→ Task description
All of the data that follows should be retyped exactly, please, except the pictures.
*** Opening Material for this exercise ***
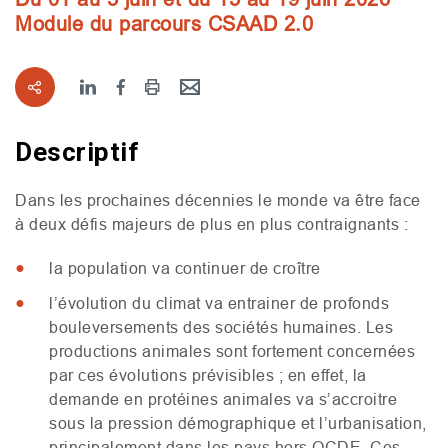
Module du parcours
CSAAD
2.0
Descriptif
Dans les prochaines décennies le monde va être face
à deux défis majeurs de plus en plus contraignants :
la population va continuer de croître
l’évolution du climat va entrainer de profonds
bouleversements des sociétés humaines. Les
productions animales sont fortement concernées
par ces évolutions prévisibles ; en effet, la
demande en protéines animales va s’accroitre
sous la pression démographique et l’urbanisation,
principalement dans les pays hors
OCDE
. Ces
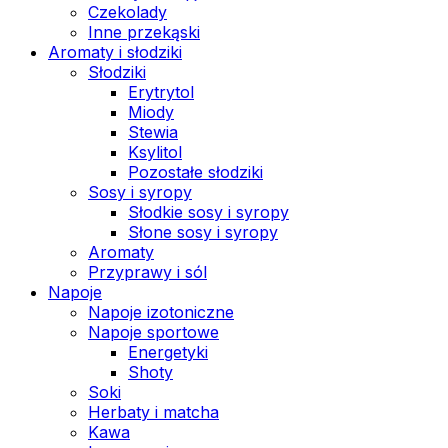
Czekolady
Inne przekąski
Aromaty i słodziki
Słodziki
Erytrytol
Miody
Stewia
Ksylitol
Pozostałe słodziki
Sosy i syropy
Słodkie sosy i syropy
Słone sosy i syropy
Aromaty
Przyprawy i sól
Napoje
Napoje izotoniczne
Napoje sportowe
Energetyki
Shoty
Soki
Herbaty i matcha
Kawa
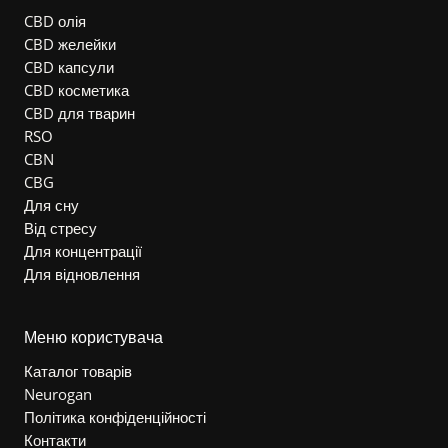
CBD олія
CBD желейки
CBD капсули
CBD косметика
CBD для тварин
RSO
CBN
CBG
Для сну
Від стресу
Для концентрації
Для відновлення
Меню користувача
Каталог товарів
Neurogan
Політика конфіденційності
Контакти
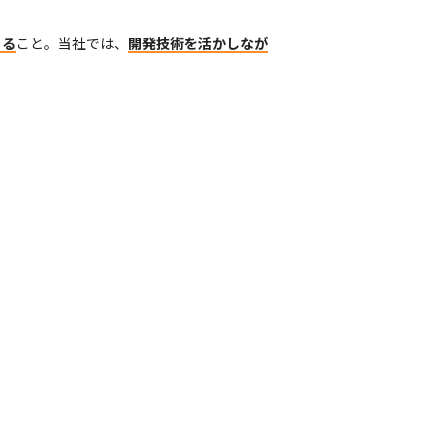
きる
こと。当社では、
開発技術を活かしなが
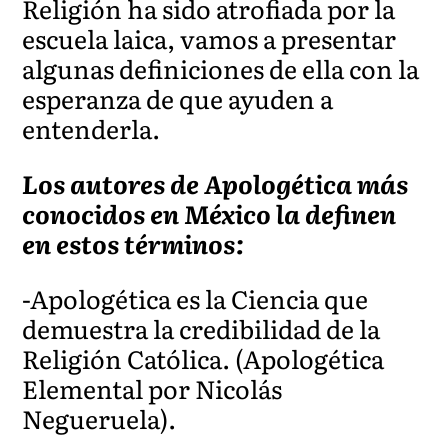
Religión ha sido atrofiada por la
escuela laica, vamos a presentar
algunas definiciones de ella con la
esperanza de que ayuden a
entenderla.
Los autores de Apologética más
conocidos en México la definen
en estos términos:
-Apologética es la Ciencia que
demuestra la credibilidad de la
Religión Católica. (Apologética
Elemental por Nicolás
Negueruela).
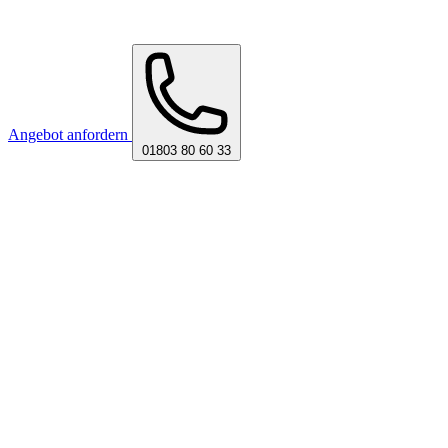
Angebot anfordern
01803 80 60 33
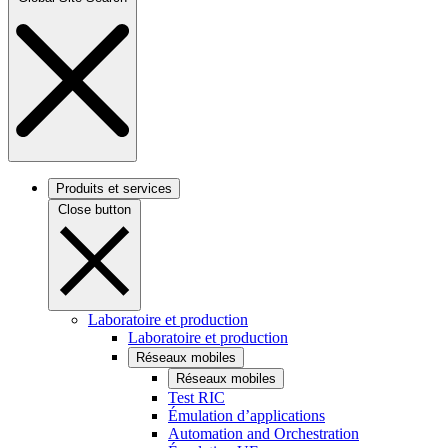
Produits et services
Close button
Laboratoire et production
Laboratoire et production
Réseaux mobiles
Réseaux mobiles
Test RIC
Émulation d’applications
Automation and Orchestration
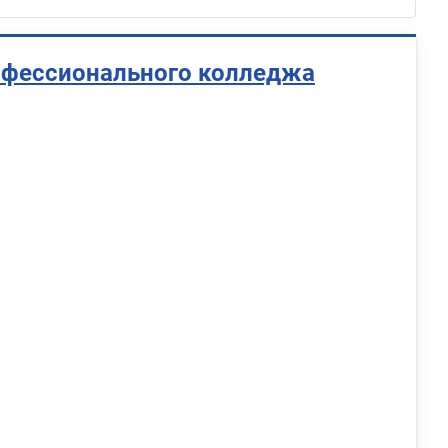
офессионального колледжа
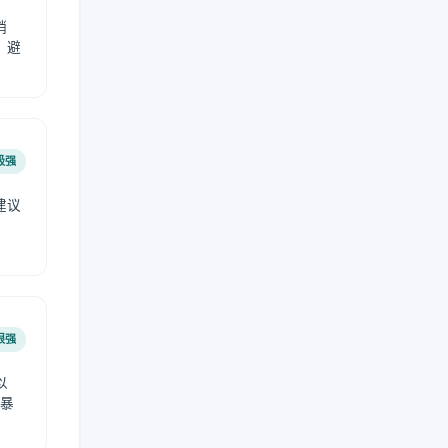
稍
，避
极强
建议
肤
很强
以
免暴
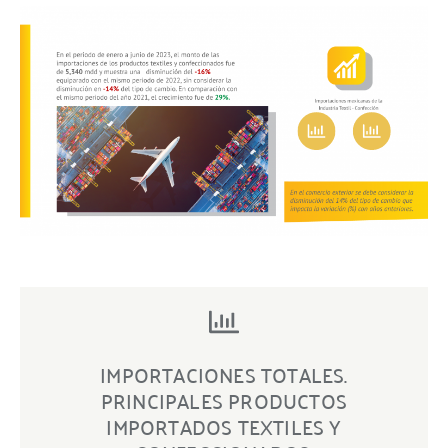
IMPORTACIONES TOTALES.
PRINCIPALES PRODUCTOS
IMPORTADOS TEXTILES Y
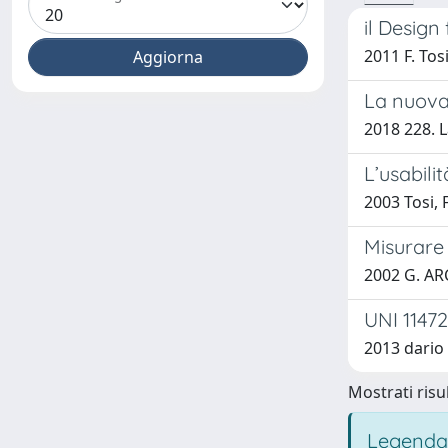
il Design
2011 F. Tos
La nuova 
2018 228. L
L’usabilit
2003 Tosi,
Misurare
2002 G. AR
UNI 11472
2013 dario
Mostrati risul
Legenda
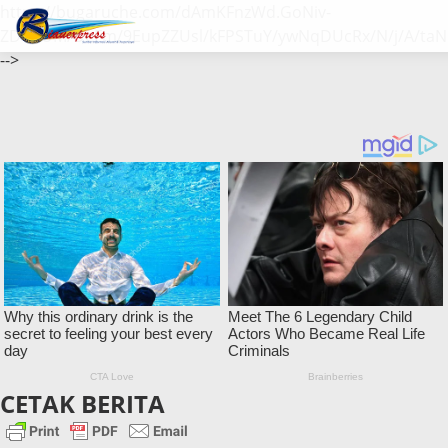
https://bugaruche.com/dAmKFnzWd.GoNiv-
ZDGvUM/DeFm/9EupZZUsl/kFPSTuY/ywNqDUcRx/N/j/A/taN
-->
CETAK BERITA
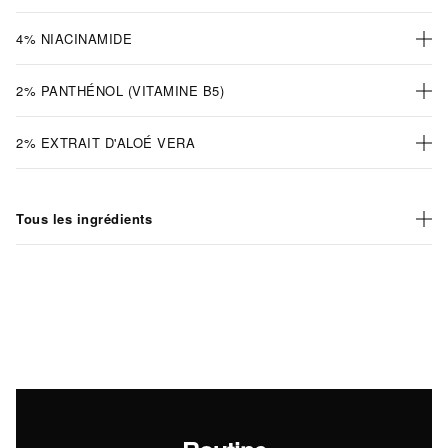
4% NIACINAMIDE
2% PANTHÉNOL (VITAMINE B5)
2% EXTRAIT D'ALOÉ VERA
Tous les ingrédients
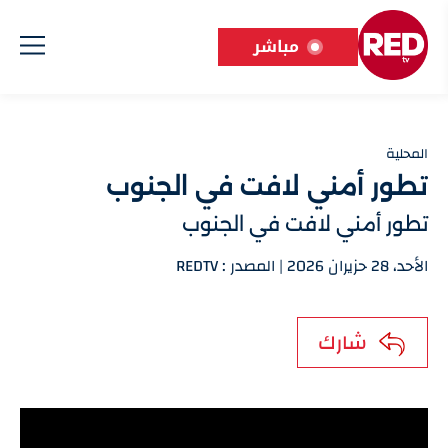
مباشر
المحلية
تطور أمني لافت في الجنوب
تطور أمني لافت في الجنوب
الأحد، 28 حزيران 2026 | المصدر : REDTV
شارك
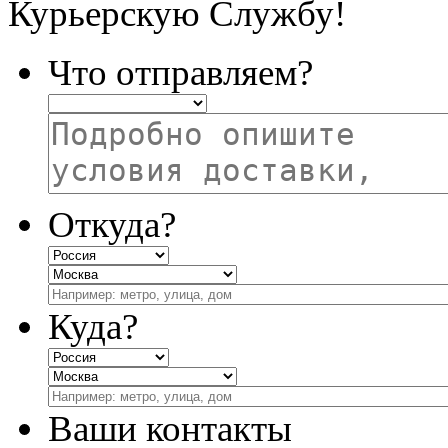
Курьерскую Службу!
Что отправляем?
Откуда?
Куда?
Ваши контакты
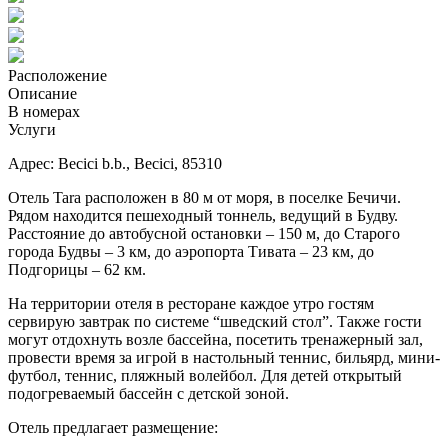
Расположение
Описание
В номерах
Услуги
Адрес: B
ecici b.b., Becici, 85310
Отель Tara расположен в 80 м от моря, в поселке Бечичи.
Рядом находится пешеходный тоннель, ведущий в Будву.
Расстояние до автобусной остановки – 150 м, до Старого
города Будвы – 3 км, до аэропорта Тивата – 23 км, до
Подгорицы – 62 км.
На территории отеля в ресторане каждое утро гостям
сервирую завтрак по системе “шведский стол”. Также гости
могут отдохнуть возле бассейна, посетить тренажерный зал,
провести время за игрой в настольный теннис, бильярд, мини-
футбол, теннис, пляжный волейбол. Для детей открытый
подогреваемый бассейн с детской зоной.
Отель предлагает размещение:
*** Closing Material for this exercise ***
→ Answer for the task
Module du parcours
CSAAD
2.0
Descriptif
Dans les prochaines décennies le monde va être face
à deux défis majeurs de plus en plus contraignants :
la population va continuer de croître
l’évolution du climat va entrainer de profonds
bouleversements des sociétés humaines. Les
productions animales sont fortement concernées
par ces évolutions prévisibles ; en effet, la
demande en protéines animales va s’accroitre
sous la pression démographique et l’urbanisation,
principalement dans les pays hors
OCDE
. Ces
Czekolady
Inne przekąski
Aromaty i słodziki
Słodziki
Erytrytol
Miody
Stewia
Ksylitol
Pozostałe słodziki
Sosy i syropy
Słodkie sosy i syropy
Słone sosy i syropy
Aromaty
Przyprawy i sól
Napoje
Napoje izotoniczne
Napoje sportowe
Energetyki
Shoty
Soki
Herbaty i matcha
Kawa
CBD олія
CBD желейки
CBD капсули
CBD косметика
CBD для тварин
RSO
CBN
CBG
Для сну
Від стресу
Для концентрації
Для відновлення
Меню користувача
Каталог товарів
Neurogan
Політика конфіденційності
Контакти
きる
こと。当社では、
開発技術を活かしなが
Religión ha sido atrofiada por la
escuela laica, vamos a presentar
algunas definiciones de ella con la
esperanza de que ayuden a
entenderla.
Los autores de Apologética más
conocidos en México la definen
en estos términos:
-Apologética es la Ciencia que
demuestra la credibilidad de la
Religión Católica. (Apologética
Elemental por Nicolás
Negueruela).
Angebot anfordern
01803 80 60 33
Produits et services
Close button
Laboratoire et production
Laboratoire et production
Réseaux mobiles
Réseaux mobiles
Test RIC
Émulation d’applications
Automation and Orchestration
офессионального колледжа
稍
，避
极强
建议
肤
很强
以
免暴
IMPORTACIONES TOTALES.
PRINCIPALES PRODUCTOS
IMPORTADOS TEXTILES Y
il Design
2011 F. Tos
La nuova 
2018 228. L
L’usabilit
2003 Tosi,
Misurare
2002 G. AR
UNI 11472
2013 dario
Mostrati risul
Legenda
https://bugaruche.com/dAmKFnzWd.GoNiv-
ZDGvUM/DeFm/9EupZZUsl/kFPSTuY/ywNqDUcRx/N/j/A/taN
-->
CETAK BERITA
4% NIACINAMIDE
2% PANTHÉNOL (VITAMINE B5)
2% EXTRAIT D'ALOÉ VERA
Tous les ingrédients
مباشر
المحلية
تطور أمني لافت في الجنوب
تطور أمني لافت في الجنوب
الأحد، 28 حزيران 2026 | المصدر : REDTV
شارك
Курьерскую Службу!
Что отправляем?
Откуда?
Куда?
Ваши контакты
Расположение
Описание
В номерах
Услуги
Адрес: B
ecici b.b., Becici, 85310
Отель Tara расположен в 80 м от моря, в поселке Бечичи.
Рядом находится пешеходный тоннель, ведущий в Будву.
Расстояние до автобусной остановки – 150 м, до Старого
города Будвы – 3 км, до аэропорта Тивата – 23 км, до
Подгорицы – 62 км.
На территории отеля в ресторане каждое утро гостям
сервирую завтрак по системе “шведский стол”. Также гости
могут отдохнуть возле бассейна, посетить тренажерный зал,
провести время за игрой в настольный теннис, бильярд, мини-
футбол, теннис, пляжный волейбол. Для детей открытый
подогреваемый бассейн с детской зоной.
Отель предлагает размещение:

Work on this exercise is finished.